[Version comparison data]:
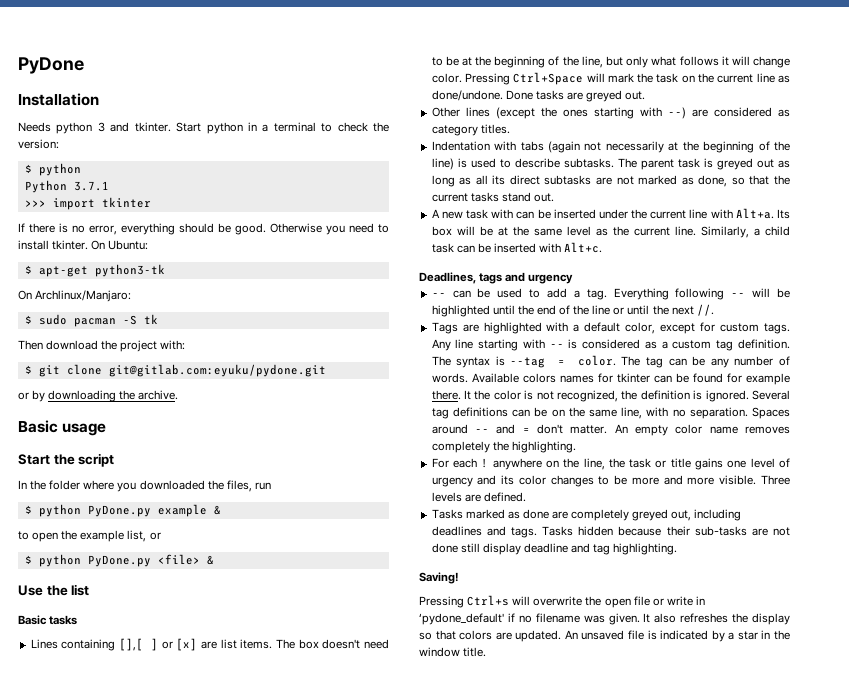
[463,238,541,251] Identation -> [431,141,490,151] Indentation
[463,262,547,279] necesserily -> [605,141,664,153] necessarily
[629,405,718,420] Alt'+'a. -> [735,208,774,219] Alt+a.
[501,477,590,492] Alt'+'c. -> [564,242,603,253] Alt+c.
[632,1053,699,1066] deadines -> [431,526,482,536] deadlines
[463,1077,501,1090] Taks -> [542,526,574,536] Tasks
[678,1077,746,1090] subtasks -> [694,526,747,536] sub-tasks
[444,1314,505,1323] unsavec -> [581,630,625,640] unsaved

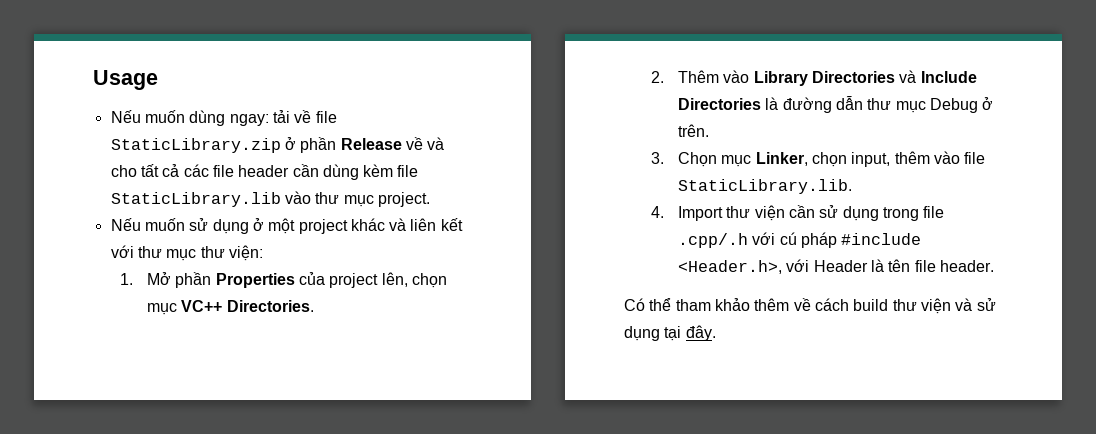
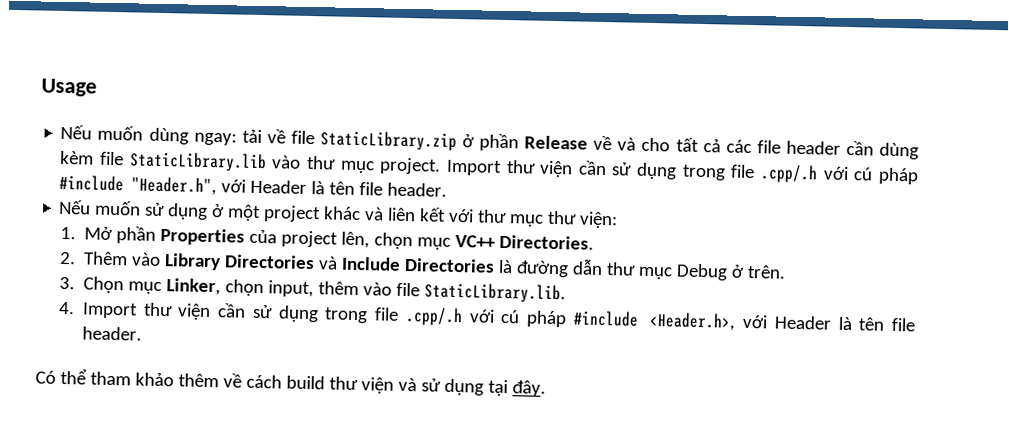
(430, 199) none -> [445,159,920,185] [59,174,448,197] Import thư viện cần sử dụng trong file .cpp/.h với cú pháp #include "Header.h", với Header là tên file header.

[WHAT THIS TASK INVOLVES]:
Leaving the pictures aside, copy exactly and only the lines from the one holding "[501,477,590,492] Alt'+'c. ->" through the final line of the data, both ends kept.

[ANSWER TO THIS TASK]:
[501,477,590,492] Alt'+'c. -> [564,242,603,253] Alt+c.
[632,1053,699,1066] deadines -> [431,526,482,536] deadlines
[463,1077,501,1090] Taks -> [542,526,574,536] Tasks
[678,1077,746,1090] subtasks -> [694,526,747,536] sub-tasks
[444,1314,505,1323] unsavec -> [581,630,625,640] unsaved

(430, 199) none -> [445,159,920,185] [59,174,448,197] Import thư viện cần sử dụng trong file .cpp/.h với cú pháp #include "Header.h", với Header là tên file header.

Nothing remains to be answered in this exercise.